Question

Write the statement of Gauss' law for electrostatics.
Draw a diagram and derive an expression for electric field due to a uniformly charged infinite plane sheet at a point near the sheet.
For the given diagram, write the value of electric flux passing through the surface.

Answer 1

$\text{Step 1: Statement of Gauss's law}$

Gauss Law for electrostatics states that the total electric flux passing through a closed surface equals the enclosed charge in the surface divided by the permittivity of the medium.

${\varphi }_E=\oint (\overrightarrow{E}\cdot \overrightarrow{dS})=\frac{Q_{enclosed}}{{\epsilon }_o}$

$\text{Step 2: Deriving an expression for electric field due to infinite plane sheet}$

Consider an infinite plane sheet of positive charge with charge density $\sigma$ as shown in the attached figure. Electric field lines will be directed orthogonal and away from the sheet of charge. Hence, a cylindrical closed surface with its base parallel to the sheet of paper as shown in the figure is a good choice of Gaussian surface.

For the curved surface electric field is orthogonal to the surface area vector. Hence, flux linked to curved surface is zero.

${\varphi }_s=0$

For the plane surface, applying Gauss's Law, we get:

${\varphi }_s+{\varphi }_b=\frac{Q_{enclosed}}{{\epsilon }_o}$

$EA+EA=\frac{Q_{enclosed}}{{\epsilon }_o}$

But $Q=\sigma A$ by definition of surface charge density

$⟹E=\frac{\sigma }{2{\epsilon }_o}$

[Note : For an infinite line sheet of charge, electric filed does not depend on the distance of the point from the surface.]

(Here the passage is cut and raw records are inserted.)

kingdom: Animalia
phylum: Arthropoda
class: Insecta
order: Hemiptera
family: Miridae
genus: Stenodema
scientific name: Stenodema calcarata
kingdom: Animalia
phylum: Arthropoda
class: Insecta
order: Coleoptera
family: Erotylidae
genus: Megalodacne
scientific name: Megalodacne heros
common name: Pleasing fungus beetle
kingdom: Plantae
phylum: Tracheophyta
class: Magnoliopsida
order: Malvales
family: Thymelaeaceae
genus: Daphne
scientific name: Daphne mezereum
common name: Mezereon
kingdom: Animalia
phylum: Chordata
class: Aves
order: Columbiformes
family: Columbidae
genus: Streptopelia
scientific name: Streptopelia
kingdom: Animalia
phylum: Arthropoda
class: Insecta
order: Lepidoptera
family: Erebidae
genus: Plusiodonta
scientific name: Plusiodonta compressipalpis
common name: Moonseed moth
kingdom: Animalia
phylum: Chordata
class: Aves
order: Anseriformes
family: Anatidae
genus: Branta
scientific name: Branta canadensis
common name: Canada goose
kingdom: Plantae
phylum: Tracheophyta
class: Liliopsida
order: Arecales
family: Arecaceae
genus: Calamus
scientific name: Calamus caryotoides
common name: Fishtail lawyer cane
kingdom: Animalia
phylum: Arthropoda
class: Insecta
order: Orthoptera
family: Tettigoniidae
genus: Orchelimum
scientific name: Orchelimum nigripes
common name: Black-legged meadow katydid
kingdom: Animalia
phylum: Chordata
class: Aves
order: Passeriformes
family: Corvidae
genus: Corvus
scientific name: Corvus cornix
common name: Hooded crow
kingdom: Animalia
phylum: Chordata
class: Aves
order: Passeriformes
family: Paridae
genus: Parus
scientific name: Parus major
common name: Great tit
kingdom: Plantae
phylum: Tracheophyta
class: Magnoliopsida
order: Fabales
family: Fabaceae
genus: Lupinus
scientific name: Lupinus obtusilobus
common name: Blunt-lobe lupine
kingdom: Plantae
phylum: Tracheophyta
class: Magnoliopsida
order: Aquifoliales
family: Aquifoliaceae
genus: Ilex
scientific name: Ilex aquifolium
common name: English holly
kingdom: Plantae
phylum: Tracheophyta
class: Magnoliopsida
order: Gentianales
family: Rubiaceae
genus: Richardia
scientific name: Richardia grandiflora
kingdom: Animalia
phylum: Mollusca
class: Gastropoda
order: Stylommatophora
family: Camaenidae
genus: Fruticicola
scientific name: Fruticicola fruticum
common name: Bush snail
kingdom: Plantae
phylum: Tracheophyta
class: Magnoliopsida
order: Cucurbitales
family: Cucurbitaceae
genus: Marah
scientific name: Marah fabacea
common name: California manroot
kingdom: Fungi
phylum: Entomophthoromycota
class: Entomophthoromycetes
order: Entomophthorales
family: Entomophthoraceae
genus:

$\text{Step 3: Electric flux passing through surface in given diagram}$

For the diagram shown in the question, enclosed charge is:

$Q=2+(-1)=1\mu C$

Using Gauss's Law,

Electric flux through the surface is:

${\varphi }_E=\frac{Q}{{\epsilon }_o}$

$={10}^{-6}\times 4\pi \times 9\times {10}^9$

$\approx 1.13\times {10}^{5}Vm$